There was a useful article in Monday's edition of The Wall Street Journal (free content at this writing) that discussed a pending deal in Congress. It would trade a temporary extension of the Bush era tax cuts temporarily for an extension of unemployment benefits. On the surface, this would seem to be a great example of classical Keynesian economic policy.
However, there are a number of additional directions you can go with this. One can use the fact that the extension of tax rates is temporary and that people know this. Essentially, they are being told that taxes will go up in the not too distant future. Consequently, what is the likelihood that people will spend the extra money vs. saving it to offset future tax increases? Does it make a difference that we are in a recession?
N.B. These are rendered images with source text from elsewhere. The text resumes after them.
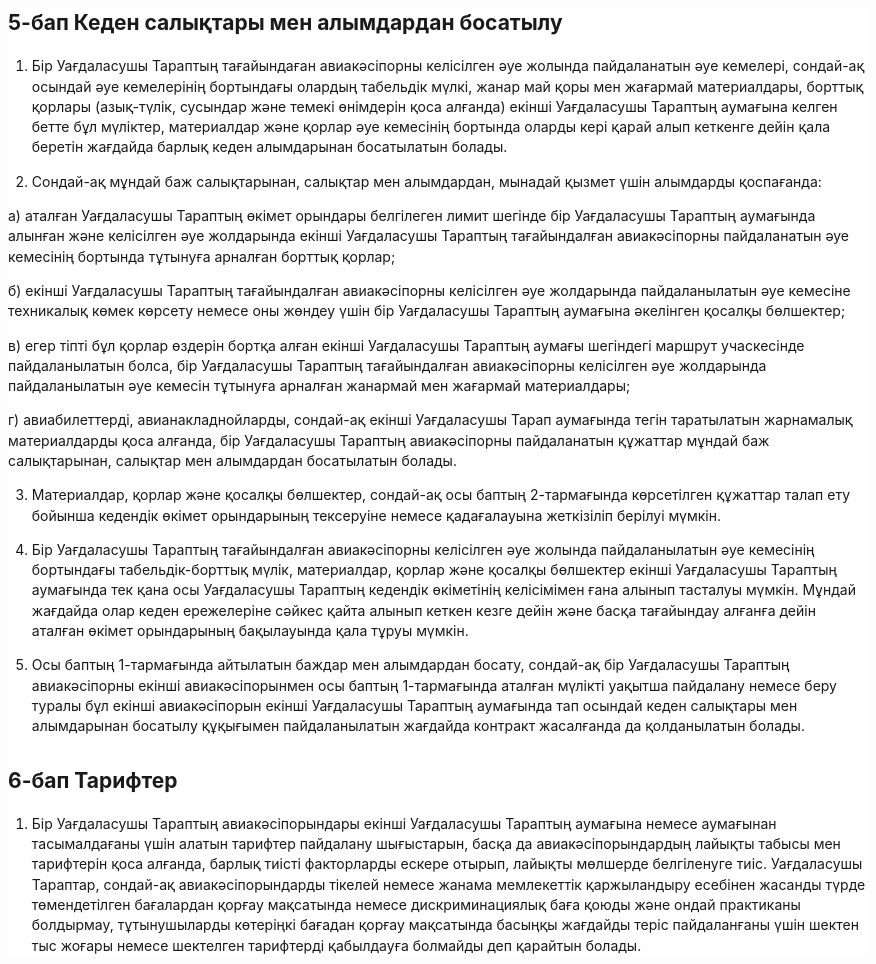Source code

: ## 5-бап Кеден салықтары мен алымдардан босатылу

1. Бiр Уағдаласушы Тараптың тағайындаған авиакәсiпорны келiсiлген әуе жолында пайдаланатын әуе кемелерi, сондай-ақ осындай әуе кемелерiнiң бортындағы олардың табельдiк мүлкi, жанар май қоры мен жағармай материалдары, борттық қорлары (азық-түлiк, сусындар және темекi өнiмдерiн қоса алғанда) екiншi Уағдаласушы Тараптың аумағына келген бетте бұл мүлiктер, материалдар және қорлар әуе кемесiнің бортында оларды керi қарай алып кеткенге дейiн қала беретiн жағдайда барлық кеден алымдарынан босатылатын болады.

2. Сондай-ақ мұндай баж салықтарынан, салықтар мен алымдардан, мынадай қызмет үшiн алымдарды қоспағанда:

а) аталған Уағдаласушы Тараптың өкiмет орындары белгiлеген лимит шегiнде бiр Уағдаласушы Тараптың аумағында алынған және келiсiлген әуе жолдарында екiншi Уағдаласушы Тараптың тағайындалған авиакәсiпорны пайдаланатын әуе кемесiнiң бортында тұтынуға арналған борттық қорлар;

б) екiншi Уағдаласушы Тараптың тағайындалған авиакәсiпорны келiсiлген әуе жолдарында пайдаланылатын әуе кемесiне техникалық көмек көрсету немесе оны жөндеу үшiн бiр Уағдаласушы Тараптың аумағына әкелiнген қосалқы бөлшектер;

в) егер тiптi бұл қорлар өздерiн бортқа алған екiншi Уағдаласушы Тараптың аумағы шегiндегі маршрут учаскесiнде пайдаланылатын болса, бiр Уағдаласушы Тараптың тағайындалған авиакәсiпорны келiсiлген әуе жолдарында пайдаланылатын әуе кемесiн тұтынуға арналған жанармай мен жағармай материалдары;

г) авиабилеттердi, авианакладнойларды, сондай-ақ екiншi Уағдаласушы Тарап аумағында тегiн таратылатын жарнамалық материалдарды қоса алғанда, бiр Уағдаласушы Тараптың авиакәсiпорны пайдаланатын құжаттар мұндай баж салықтарынан, салықтар мен алымдардан босатылатын болады.

3. Материалдар, қорлар және қосалқы бөлшектер, сондай-ақ осы баптың 2-тармағында көрсетiлген құжаттар талап ету бойынша кедендiк өкiмет орындарының тексеруiне немесе қадағалауына жеткiзiлiп берiлуi мүмкiн.

4. Бiр Уағдаласушы Тараптың тағайындалған авиакәсiпорны келiсiлген әуе жолында пайдаланылатын әуе кемесiнiң бортындағы табельдiк-борттық мүлiк, материалдар, қорлар және қосалқы бөлшектер екiншi Уағдаласушы Тараптың аумағында тек қана осы Уағдаласушы Тараптың кедендiк өкiметiнiң келiсiмiмен ғана алынып тасталуы мүмкiн. Мұндай жағдайда олар кеден ережелерiне сәйкес қайта алынып кеткен кезге дейiн және басқа тағайындау алғанға дейiн аталған өкiмет орындарының бақылауында қала тұруы мүмкiн.

5. Осы баптың 1-тармағында айтылатын баждар мен алымдардан босату, сондай-ақ бiр Уағдаласушы Тараптың авиакәсiпорны екiншi авиакәсiпорынмен осы баптың 1-тармағында аталған мүлiктi уақытша пайдалану немесе беру туралы бұл екiншi авиакәсiпорын екiншi Уағдаласушы Тараптың аумағында тап осындай кеден салықтары мен алымдарынан босатылу құқығымен пайдаланылатын жағдайда контракт жасалғанда да қолданылатын болады.

## 6-бап Тарифтер

1. Бiр Уағдаласушы Тараптың авиакәсiпорындары екiншi Уағдаласушы Тараптың аумағына немесе аумағынан тасымалдағаны үшiн алатын тарифтер пайдалану шығыстарын, басқа да авиакәсiпорындардың лайықты табысы мен тарифтерiн қоса алғанда, барлық тиiстi факторларды ескере отырып, лайықты мөлшерде белгiленуге тиiс. Уағдаласушы Тараптар, сондай-ақ авиакәсiпорындарды тiкелей немесе жанама мемлекеттiк қаржыландыру есебiнен жасанды түрде төмендетiлген бағалардан қорғау мақсатында немесе дискриминациялық баға қоюды және ондай практиканы болдырмау, тұтынушыларды көтерiңкi бағадан қорғау мақсатында басыңқы жағдайды терiс пайдаланғаны үшiн шектен тыс жоғары немесе шектелген тарифтердi қабылдауға болмайды деп қарайтын болады.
Does the incentive to save differ for those who are still struggling - perhaps with part-time work because they can't find a full-time job? If you're still unsure about your job going forward, how will that impact your decision to spend vs. save?
As for the extension of unemployment benefits, there has been research that indicates the length of time the benefits are available has a connection to duration of unemployment - the longer the benefits period, the longer the duration of unemployment. Other economists believe that people who are unemployed try to seek employment quickly - even at lower wages or positions that would previously have been unattractive.
For either tool, a case can be made that passage will help the economy. And a counterargument can be made that it won't. At the moment, the discussion is basically academic because nothing has been passed. But that makes it a perfect intellectual exercise – lots of room to play. And as neither side is planning on cutting other programs to pay for what being proposed, it will add to the deficit. You can even begin discussion of "crowding out." What do you think?